Il progetto sperimentale “Cittadinanza Neurodivergente” ha mosso i suoi primi passi e lo ha fatto partendo dalla formazione.

Già da alcuni mesi, ha preso infatti il via il primo, dei tre corsi di formazione previsti all’interno del progetto e rivolti ad educatori e addetti ai nidi per l’infanzia, con l’obiettivo di implementare nei professionisti, quelle competenze che permettano loro di captare nei bimbi più piccoli, segnali che potrebbero suggerire la presenza di neurodivergenze.

Ben 40 professionisti attivi all’interno dei tre distretti della provincia spezzina sono così entrati in aula. L’obiettivo, nel corso dei tre anni di attività del progetto, è di arrivare a formarne più di 100.

Il fine del corso – spiega Alberto Brunetti – Cooperativa sociale I ragazzi della Luna – Fondazione AUT AUT- è quello di fornire quelle informazioni che consentano al maggior numero di educatrici e di addetti, persone che hanno contatto continuo e diretto con i bambini, di individuare quelle piccole e grandi anomalie che sono riscontrabili nei primi 3 anni di vita.

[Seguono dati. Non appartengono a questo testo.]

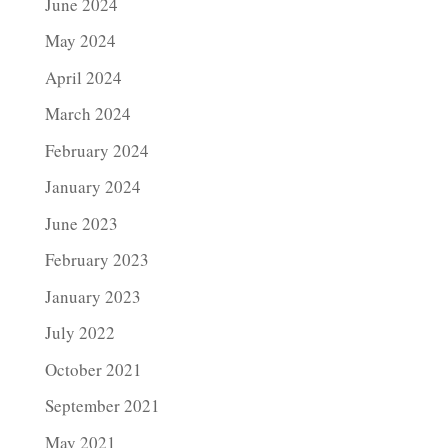
June 2024
May 2024
April 2024
March 2024
February 2024
January 2024
June 2023
February 2023
January 2023
July 2022
October 2021
September 2021
May 2021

In quel periodo – continua Brunetti- ci sono tante piccole avvisaglie”.

Il personale, così formato, sarà in questo modo dotato del giusto bagaglio di competenze per fornire quelle segnalazioni che consentiranno prima di monitorare per alcuni mesi il comportamento del bimbo e qualora sarà ritenuto necessario, di consigliare un’eventuale visita esplorativa all’ ASL competente.

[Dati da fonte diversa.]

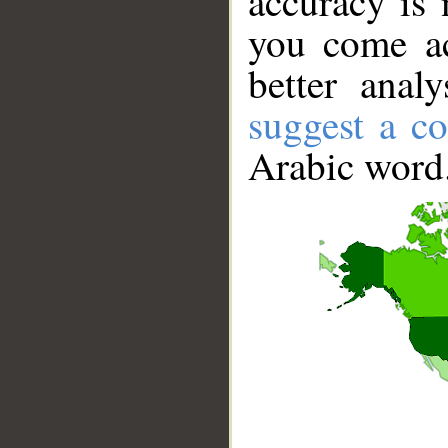
accuracy is 
you come ac
better anal
suggest a co
Arabic word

Lo scopo di del progetto – evidenzia Brunetti- è quello di individuare i segnali presenti in un bambino di una fascia d’età più piccola possibile, per consentirgli un percorso riabilitativo il prima possibile”.

Autismo. L’importanza di lavorare in squadra

La formazione è solo la prima di molte fasi di un progetto complesso e sperimentale che durerà 3 anni.

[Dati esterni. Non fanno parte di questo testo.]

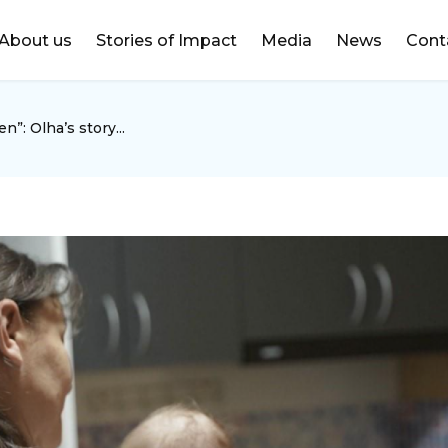
DONATE
About us
Stories of Impact
Media
News
Cont
n”: Olha’s story...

“Cittadinanza Neurodivergente – racconta Maurizio Mezzani -Isforcoop – ha preso il via con una prima fase formativa in aula. Per aumentare la sua efficacia l’abbiamo esteso non solo ai partner di progetto -principalmente associazioni che sul territorio si occupano del settore educativo nella fascia 0-6- ma anche al personale dei nidi comunali e il Comune, a sua volta, lo ha allargato anche a quello dei nidi privati.

I momenti formativi saranno tre – sottolinea- Uno per anno. In aula arrivano persone che già conoscono bene la tematica, questi corsi servono per uniformare il linguaggio, trovare intenti comuni e lavorare in squadra”.

Un obiettivo importante del progetto sarà anche quello di intervenire lì dove ci sono sacche di povertà educativa ed economica. “Formata questa prima squadra di azione – dichiara Mezzani– andremo ad allargare la comunicazione anche ad ambienti informali, come i centri di accoglienza Caritas, ludoteche, parrocchie, parchi etc….”

 Perché è importante questo momento formativo? La parola a chi è entrato in aula

Cristiana Camparini Coopselios (partner di progetto)

“Questo momento formativo è importante ai fini della creazione di una rete che possa funzionare su tutti e tre i distretti, per osservare meglio e dialogare meglio anche con altri servizi come la Neuropsichiatria e con i pediatri, con l’obiettivo di rendere visibili quei bambini che potrebbero avere qualche difficoltà. Noi possiamo aiutarli prima”.

Raffaella Luti, insegnante di scuola di infanzia comunale

Faccio parte dei servizi educativi del Comune e sono qui per trovare qualche risposta a quelle che sono le criticità che troviamo nel nostro lavoro, nell’ambito dell’individuazione dei casi, ma anche nel rapporto con le famiglie, con le istituzioni, con la Neuropsichiatria, con i pediatri, che fanno la parte più importante nel proseguire quello che noi possiamo vedere con i primi segnali. E poi per la diffusione, spero, di una cultura più ampia dell’autismo. Questi bambini e queste famiglie hanno bisogno di essere accolti da tutti con un cambiamento di mentalità nei confronti di questa sindrome”.